A ‘Mountain’ worth climbing

Shani Klein portrays a compelling character.

Shani Klein (photo credit: PR)
Shani Klein
(photo credit: PR)
Shani Klein is a young actress who burst onto the Israeli movie scene as the humorless commander in Zero Motivation, and she has her second major role in Yaelle Kayam’s Mountain. Klein is on screen virtually every moment of the movie, and just as she was utterly convincing as the ambitious but awkward soldier in Zero, here she is just as compelling as a lonely Orthodox married woman.
What connects these two characters is their likability. Klein gives both of these heroines, each of whom might seem to be remote from the audience, a humanity and appeal. Although in Mountain her character is quiet, she draws you in with the strength of her presence. She shows the heroine’s constantly shifting sense of herself, as well as her changing attitudes toward her husband, her children, her religious beliefs, her surroundings and her plus-size body. At times she is proud and confident, at other times angry or uncertain.

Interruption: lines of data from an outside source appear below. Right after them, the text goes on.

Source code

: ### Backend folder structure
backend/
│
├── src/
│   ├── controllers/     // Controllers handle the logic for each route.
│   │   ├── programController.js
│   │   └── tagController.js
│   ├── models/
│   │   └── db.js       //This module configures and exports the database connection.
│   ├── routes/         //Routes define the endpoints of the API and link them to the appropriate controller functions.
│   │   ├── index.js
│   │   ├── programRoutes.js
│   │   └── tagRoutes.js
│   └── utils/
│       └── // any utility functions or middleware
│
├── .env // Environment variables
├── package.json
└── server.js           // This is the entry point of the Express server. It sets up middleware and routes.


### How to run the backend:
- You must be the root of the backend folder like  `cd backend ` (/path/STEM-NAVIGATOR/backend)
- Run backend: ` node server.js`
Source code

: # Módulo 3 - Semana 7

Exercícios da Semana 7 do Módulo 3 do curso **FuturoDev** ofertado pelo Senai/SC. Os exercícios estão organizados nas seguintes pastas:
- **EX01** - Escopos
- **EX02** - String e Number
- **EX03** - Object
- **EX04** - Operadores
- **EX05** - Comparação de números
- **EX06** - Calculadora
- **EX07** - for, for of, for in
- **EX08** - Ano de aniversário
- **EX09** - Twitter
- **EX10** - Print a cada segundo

Like Zvia, the character she plays, the movie’s mood shifts, sometimes abruptly, as it tells her story. Zvia lives with her husband and young children in a small house in the cemetery on the Mount of Olives. The location is both elevating and isolating. She can see the Temple Mount from her window as she washes the dishes, and she often awakens to the muezzin’s call. In an early scene, she explains to two women who have just attended a funeral and have stopped in to use her bathroom that she and her family have moved into this house so that there would be a Jewish presence in the area. “We’re the pinat chai” (in English, “the petting zoo,” but in Hebrew it literally means “the live corner), she tells the stunned women, showing that she has a sense of humor about, as well as an affection for, her unusual home.
While she takes pride in her home, her life is lonely. Her husband, Reuven (Avshalom Polak), is a devoted teacher at a yeshiva, who is honored when the head of the school asks him to teach Torah in a prison two nights a week. As it is, he is often late and is distant even when he is with her. While she is passionate and craves physical contact with him, he is barely interested in sex.
Hungry for friendship, Zvia wanders the cemetery during the day and has brief chats with visitors and workers. She smokes cigarettes with a Palestinian gravedigger (Hitham Omari, who played the militia leader in Bethlehem), but when he tells her that his marriage is loveless, she changes the subject. A Korean translator visits the grave of Zelda, the poet, and recites a poem for her in Korean.
But when Zvia starts going out at night, her life gets more complicated. Wandering among the graves, she stumbles upon a part of the cemetery where pimps bring prostitutes and their customers. At first, the pimps threaten her when they see her.
But then she starts bringing pots of food for them and the prostitutes, for reasons that don’t make sense – to her or to them.
Her fascination with this sexually-charged underworld eventually leads her in a dangerous direction.
The set-up of the movie and Zvia’s nocturnal wanderings work beautifully. But to give shape to the episodic structure, the writer/ director has woven a heavily foreshadowed act of violence into the plot. This violence is strained, a deus ex machina that brings the movie to a less than satisfying conclusion.
But the earlier parts of the film, combined with the beautiful, atmospheric photography and Klein’s magnificent work in the lead, make Mountain worth seeing. Kayam has created a memorable, multi-layered character for whom she obviously has great affection, a feeling the audience will share.